Assessing activity of Hepatitis A virus 3C protease using a cyclized luciferase-based biosensor.

Hepatitis A is an acute infection caused by Hepatitis A virus (HAV), which is widely distributed throughout the world. The HAV 3C cysteine protease (3C), an important nonstructural protein, is responsible for most cleavage within the viral polyprotein and is critical for the processes of viral replication. Our group has previously demonstrated that HAV 3C cleaves human NF-κB essential modulator (NEMO), a kinase required in interferon signaling. Based on this finding, we generated four luciferase-based biosensors containing the NEMO sequence (PVLKAQ↓ADIYKA) that is cleaved by HAV 3C and/or the Nostoc punctiforme DnaE intein, to monitor the activity of HAV 3C in human embryonic kidney cells (HEK-293T).

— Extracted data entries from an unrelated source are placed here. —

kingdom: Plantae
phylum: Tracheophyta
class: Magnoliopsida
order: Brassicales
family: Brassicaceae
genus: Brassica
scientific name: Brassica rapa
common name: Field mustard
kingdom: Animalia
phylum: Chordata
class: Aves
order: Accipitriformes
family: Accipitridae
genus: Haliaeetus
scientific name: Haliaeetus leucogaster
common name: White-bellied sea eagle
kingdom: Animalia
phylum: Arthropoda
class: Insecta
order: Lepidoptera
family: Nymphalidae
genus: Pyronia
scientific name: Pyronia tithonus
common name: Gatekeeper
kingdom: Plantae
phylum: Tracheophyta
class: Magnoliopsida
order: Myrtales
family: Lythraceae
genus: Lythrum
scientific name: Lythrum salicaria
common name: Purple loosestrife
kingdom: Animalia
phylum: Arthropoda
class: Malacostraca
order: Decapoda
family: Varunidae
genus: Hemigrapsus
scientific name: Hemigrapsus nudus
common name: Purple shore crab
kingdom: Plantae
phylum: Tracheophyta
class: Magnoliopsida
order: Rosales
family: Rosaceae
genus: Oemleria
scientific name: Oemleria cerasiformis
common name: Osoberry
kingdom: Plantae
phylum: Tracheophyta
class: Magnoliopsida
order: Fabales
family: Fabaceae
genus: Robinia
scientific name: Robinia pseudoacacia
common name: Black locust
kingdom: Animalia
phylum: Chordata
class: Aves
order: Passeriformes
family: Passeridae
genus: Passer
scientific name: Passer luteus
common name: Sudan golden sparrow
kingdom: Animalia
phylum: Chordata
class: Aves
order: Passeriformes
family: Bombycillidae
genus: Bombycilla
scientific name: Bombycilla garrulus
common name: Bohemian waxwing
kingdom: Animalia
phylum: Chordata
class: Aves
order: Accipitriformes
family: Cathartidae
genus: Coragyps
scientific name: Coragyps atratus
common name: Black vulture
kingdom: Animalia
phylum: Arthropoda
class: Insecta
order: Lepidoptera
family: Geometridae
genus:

Western blotting showed that HAV 3C recognized and cleaved the NEMO cleavage sequence incorporated in the four biosensors, whereas only one cyclized luciferase-based biosensor (233-DnaE-HAV, 233DH) showed a measurable and reliable increase in firefly luciferase activity, with very low background, in the presence of HAV 3C. With this biosensor (233DH), we monitored HAV 3C activity in HEK-293T cells, and tested it against a catalytically deficient mutant HAV 3C and other virus-encoded proteases. The results showed that the activity of this luciferase biosensor is specifically dependent on HAV 3C. Collectively, our data demonstrate that the luciferase biosensor developed here might provide a rapid, sensitive, and efficient evaluation of HAV 3C activity, and should extend our better understanding of the biological relevance of HAV 3C.